文章提到,如果在最大距离上有一个边界k ,那么给定的查询可能会产生一个结果,那么运行时间可以从O(mn)减less到O(kn) , m和n是string。 我查了algorithm,但我真的不知道如何实现它。 我希望在这里得到一些线索。
“可能的改进”下的优化是#4。
令我困惑的部分是我们只需要计算以主对angular线(主对angular线被定义为坐标(i,i))为中心的宽度为2k + 1的对angular线条带。
如果有人能提供一些帮助/见解,我会非常感激。 如果需要的话,我可以在这里发表完整的algorithm描述作为答案。
我已经做了很多次了。 我这样做的方式是对可能发生变化的游戏树进行recursion深度优先树状漫步。 有一个预算k的变化,我用来修剪树。 有了这个程序,首先我运行它k = 0,然后k = 1,然后k = 2,直到我得到一个命中,或者我不想再去更高。

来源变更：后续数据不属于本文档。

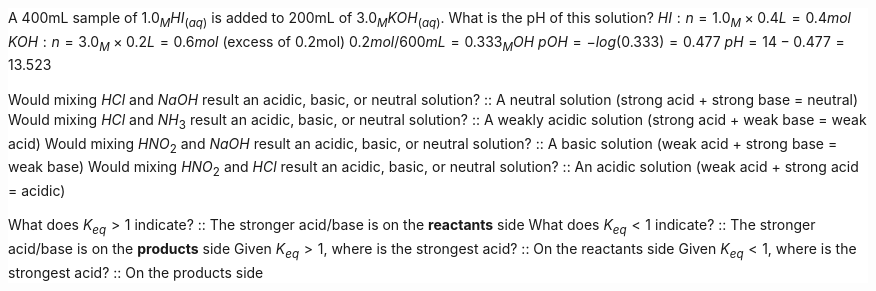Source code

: 
A 400mL sample of $1.0_{M}HI_{(aq)}$ is added to 200mL of $3.0_{M}KOH_{(aq)}$. What is the pH of this solution?
$HI: n=1.0_{M} \times 0.4L=0.4mol$
$KOH:n=3.0_{M} \times 0.2L = 0.6mol$ (excess of 0.2mol)
$0.2mol/600mL=0.333_{M}OH$
$pOH=-log(0.333)=0.477$
$pH=14-0.477=13.523$

Would mixing $HCl$ and $NaOH$ result an acidic, basic, or neutral solution? :: A neutral solution (strong acid + strong base = neutral)
Would mixing $HCl$ and $NH_{3}$ result an acidic, basic, or neutral solution? :: A weakly acidic solution (strong acid + weak base = weak acid)
Would mixing $HNO_{2}$ and $NaOH$ result an acidic, basic, or neutral solution? :: A basic solution (weak acid + strong base = weak base)
Would mixing $HNO_{2}$ and $HCl$ result an acidic, basic, or neutral solution? :: An acidic solution (weak acid + strong acid = acidic)

What does $K_{eq}>1$ indicate? :: The stronger acid/base is on the **reactants** side
What does $K_{eq}<1$ indicate? :: The stronger acid/base is on the **products** side
Given $K_{eq}>1$, where is the strongest acid? :: On the reactants side
Given $K_{eq}<1$, where is the strongest acid? :: On the products side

char* a = /* string 1 */; char* b = /* string 2 */; int na = strlen(a); int nb = strlen(b); bool walk(int ia, int ib, int k){ /* if the budget is exhausted, prune the search */ if (k < 0) return false; /* if at end of both strings we have a match */ if (ia == na && ib == nb) return true; /* if the first characters match, continue walking with no reduction in budget */ if (ia < na && ib < nb && a[ia] == b[ib] && walk(ia+1, ib+1, k)) return true; /* if the first characters don't match, assume there is a 1-character replacement */ if (ia < na && ib < nb && a[ia] != b[ib] && walk(ia+1, ib+1, k-1)) return true; /* try assuming there is an extra character in a */ if (ia < na && walk(ia+1, ib, k-1)) return true; /* try assuming there is an extra character in b */ if (ib < nb && walk(ia, ib+1, k-1)) return true; /* if none of those worked, I give up */ return false; }
添加解释trie-search:
// definition of trie-node: struct TNode { TNode* pa[128]; // for each possible character, pointer to subnode }; // simple trie-walk of a node // key is the input word, answer is the output word, // i is the character position, and hdis is the hamming distance. void walk(TNode* p, char key[], char answer[], int i, int hdis){ // If this is the end of a word in the trie, it is marked as // having something non-null under the '\0' entry of the trie. if (p->pa[0] != null){ if (key[i] == '\0') printf("answer = %s, hdis = %d\n", answer, hdis); } // for every actual subnode of the trie for(char c = 1; c < 128; c++){ // if it is a real subnode if (p->pa[c] != null){ // keep track of the answer word represented by the trie answer[i] = c; answer[i+1] = '\0'; // and walk that subnode // If the answer disagrees with the key, increment the hamming distance walk(p->pa[c], key, answer, i+1, (answer[i]==key[i] ? hdis : hdis+1)); } } } // Note: you have to edit this to handle short keys. // Simplest is to just append a lot of '\0' bytes to the key.
现在,把它限制在预算之内,如果hdis太大,就拒绝下降。